Ils souhaitent s’engager dans la cause des orphelins et jouer un rôle politique dans la défense des droits des orphelins du sida . Certains jeunes du groupe ont été victimes de spoliation de leur héritage et ont participé à une émission de radio dans laquelle ils ont témoigné de leur histoire et dénoncé leur situation. Ils pensent que les lois devraient être révisées afin de défendre les droits des enfants.
Victor aura son examen d’Etat l’année prochaine et souhaite faire du Droit à l’université.
La journée d’un orphelin chef de ménage
Après cette présentation de leur groupe, je leur ai demandé de m’expliquer comment se déroule une journée pour un OCM. L’idée était de leur permettre de s’exprimer sur leurs difficultés.
Tout d’abord, l’essentiel de la journée est consacré à l’école puisque tous sont scolarisés (au lycée ou à l’université). Les cours terminent environ à 13h et dès lors, il s’agit d’aller se mettre en quête de nourriture pour préparer quelque chose à manger pour les cadets. Il leur faut prévoir le repas du soir ainsi que celui du lendemain midi pour toute la famille. La plupart des maisons où ils habitent ne sont pas équipées, ce qui signifie qu’il n’y a pas d’électricité et parfois par d’eau non plus. L’après-midi est consacré à la préparation de la nourriture dans ces conditions difficiles.
Le repas est pris assez tôt car en l’absence d’électricité, les activités encore possibles après 18h sont très réduites. A partir de 17h30, il faut s’occuper des cadets, les laver, les nourrir et les aider à étudier. C’est à 19h, quand la journée est finie pour tout le monde, que l’orphelins chef de ménage peut commencer à étudier à la lumière de la bougie.

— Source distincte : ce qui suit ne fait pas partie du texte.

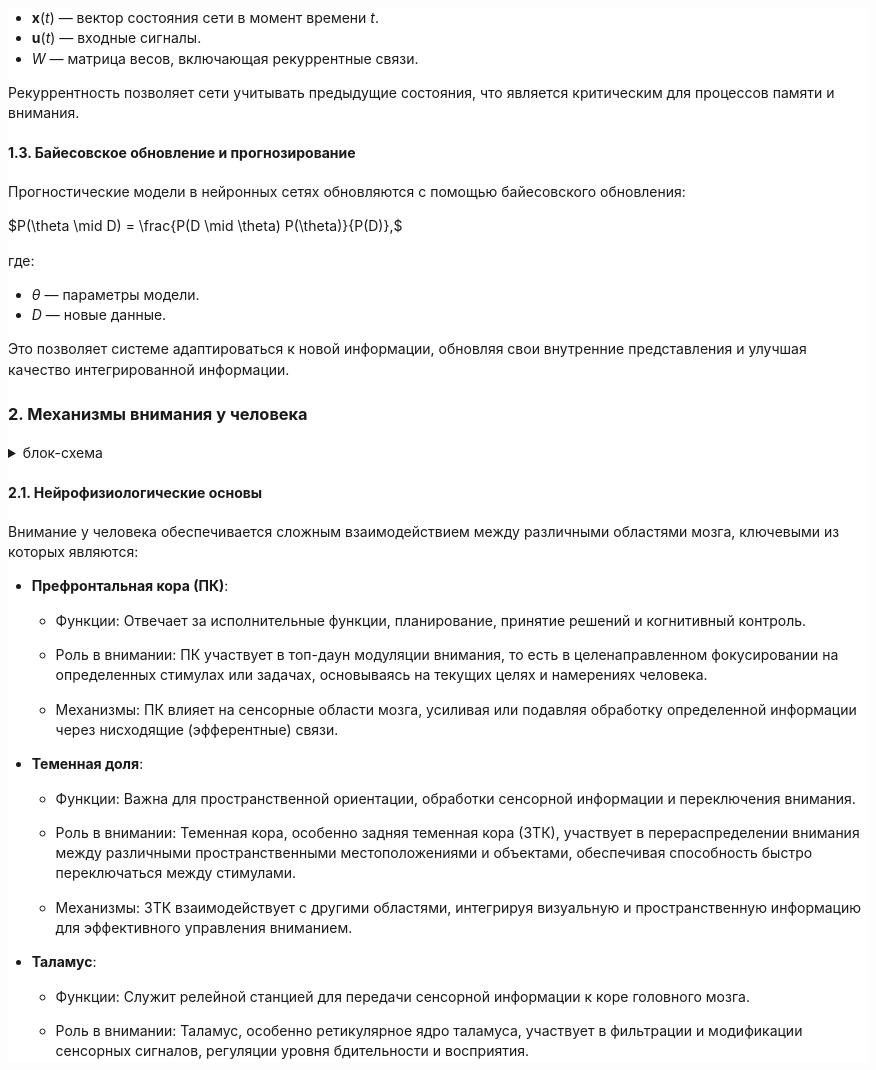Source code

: - $\mathbf{x}(t)$ — вектор состояния сети в момент времени $t$.
- $\mathbf{u}(t)$ — входные сигналы.
- $W$ — матрица весов, включающая рекуррентные связи.

Рекуррентность позволяет сети учитывать предыдущие состояния, что является критическим для процессов памяти и внимания.


#### 1.3. Байесовское обновление и прогнозирование

Прогностические модели в нейронных сетях обновляются с помощью байесовского обновления:

$P(\theta \mid D) = \frac{P(D \mid \theta) P(\theta)}{P(D)},$

где:

- $\theta$ — параметры модели.
- $D$ — новые данные.

Это позволяет системе адаптироваться к новой информации, обновляя свои внутренние представления и улучшая качество интегрированной информации.

### 2. Механизмы внимания у человека

<details><summary>блок-схема</summary></details>

#### 2.1. Нейрофизиологические основы

Внимание у человека обеспечивается сложным взаимодействием между различными областями мозга, ключевыми из которых являются:

- **Префронтальная кора (ПК)**:

  - Функции: Отвечает за исполнительные функции, планирование, принятие решений и когнитивный контроль.

  - Роль в внимании: ПК участвует в топ-даун модуляции внимания, то есть в целенаправленном фокусировании на определенных стимулах или задачах, основываясь на текущих целях и намерениях человека.

  - Механизмы: ПК влияет на сенсорные области мозга, усиливая или подавляя обработку определенной информации через нисходящие (эфферентные) связи.

- **Теменная доля**:

  - Функции: Важна для пространственной ориентации, обработки сенсорной информации и переключения внимания.

  - Роль в внимании: Теменная кора, особенно задняя теменная кора (ЗТК), участвует в перераспределении внимания между различными пространственными местоположениями и объектами, обеспечивая способность быстро переключаться между стимулами.

  - Механизмы: ЗТК взаимодействует с другими областями, интегрируя визуальную и пространственную информацию для эффективного управления вниманием.

- **Таламус**:

  - Функции: Служит релейной станцией для передачи сенсорной информации к коре головного мозга.

  - Роль в внимании: Таламус, особенно ретикулярное ядро таламуса, участвует в фильтрации и модификации сенсорных сигналов, регуляции уровня бдительности и восприятия.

Lors de notre discussion, je leur ai demandé pourquoi ils n’avaient pas de lampes à pétrole, ce à quoi ils m’ont répondu que rares sont ceux qui auraient les moyens de payer le pétrole pour approvisionner une telle lampe, même s’ils en avaient. Pour information, équiper en électricité une maison peut coûter environ 200 000 FBU (fil électrique + installation).
« Un orphelin chef de ménage, c’est un jeune qui ne peut pas se permettre de craquer »
Un orphelin chef de ménage, c’est un enfant...qui a été témoin du combat de ses parents contre la maladie ; qui s’est inquiété d’eux, les a nourri et soigné ; qui a vu que les amis, la famille, tout l’entourage les abandonnait ; à qui la famille élargie a pris la terre et la maison ; qui a du arrêter les études pour subvenir aux besoins de ses cadets ; qui s’inquiète en permanence et qui se sent responsable du lendemain ; un enfant dont les cadets dépendent matériellement et psychologiquement.
Chacune de ces lignes parlent des OCM rencontrés à Imboneza.
Les OCM sont des jeunes dont la tristesse s’est muée en une profonde colère à laquelle ils ne peuvent pas se permettre de laisser libre cours. Il arrive à certains d’avoir vraiment du mal à se maîtriser, de « péter les plombs » en s’énervant contre leurs cadets par exemple. Ce qui est difficile pour eux, c’est que bien souvent, leurs frères et sœurs ne les reconnaissent pas dans ce rôle parental qui leur incombe de fait. Il n’est pas rare qu’ils aient des problèmes d’autorité sur ces petits qui n’en font qu’à leur tête et contestent leurs décisions. Alors en plus, si les difficultés surgissent à un moment où le jeune n’a pas mangé, il peut lui être très difficile de se contenir et de garder patience. Le groupe est là pour recevoir la tristesse, la colère, le découragement et pour qu’ils aient au mois un espace dans lequel ils peuvent se laisser en toute confiance. Imboneza est « leur refuge ».
Recommandations
A l’issue de cette réunion, je recommande à OSI d’adopter une ligne directrice consistant à parrainer en priorité les orphelins chefs de ménage suivis par l’Apecos, car il paraît confirmé qu’il s’agit d’enfants particulièrement fragilisés. Le parrainage d’un OCM profite à l’ensemble de sa fratrie et constitue un appui fondamental pour encourager ces jeunes qui font preuve d’une grande solidarité. Certains d’entre eux ont un ou plusieurs cadets VIH + sous traitement à leur charge, rajoutant un poids financier et moral à une situation déjà très difficile.